Ich bin kein echter Ruhrpötter und habe – wohl auch, weil ich aus dem Alter raus bin – Godoj und seine Bands vor DSDS nie gehört, aber er hat mit diesen Bands (Wink und Tonk) wohl reihenweise Musikpreise eingeheimst. Was fehlte, war der große Durchbruch. DEN gönne ich ihm jetzt gerne – was ich nicht in Ordnung finde, sind Millionen von Anrufen, von denen jeder 50 Cent bringt – oder vor allem, dass sogar Bürgermeister dazu aufrufen, diese Anrufe zu tätigen (die Ruhrbarone berichteten)!

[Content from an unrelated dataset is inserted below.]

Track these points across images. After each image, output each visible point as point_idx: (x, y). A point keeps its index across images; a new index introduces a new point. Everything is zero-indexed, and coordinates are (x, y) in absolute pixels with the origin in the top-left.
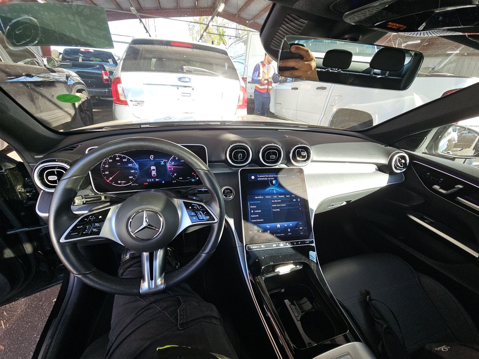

Dazu aufrufen, den "Jung" aus der Nachbarschaft zu unterstützen, ja, das wäre nachvollziehbar – und gehört auch tatsächlich bis zu einem gewissen Rahmen zu den Aufgaben eines Bürgermeisters (oder auch Landrats, Landtags- oder Bundestagsabgeordneten; die bisher alle erstaunlich still blieben). Aber offen dazu aufzurufen (Anstiftung), für Thomas Godoj anzurufen und somit – mancher "votet" ja 10- oder 20-mal – Millionen in die Kassen eines privaten Fernsehsenders zu spülen, das kann und darf doch wohl nicht sein!
DAS ist, bei allem Lokalpatriotismus, KEINE Aufgabe eines gewählten Volksvertreters! Oder?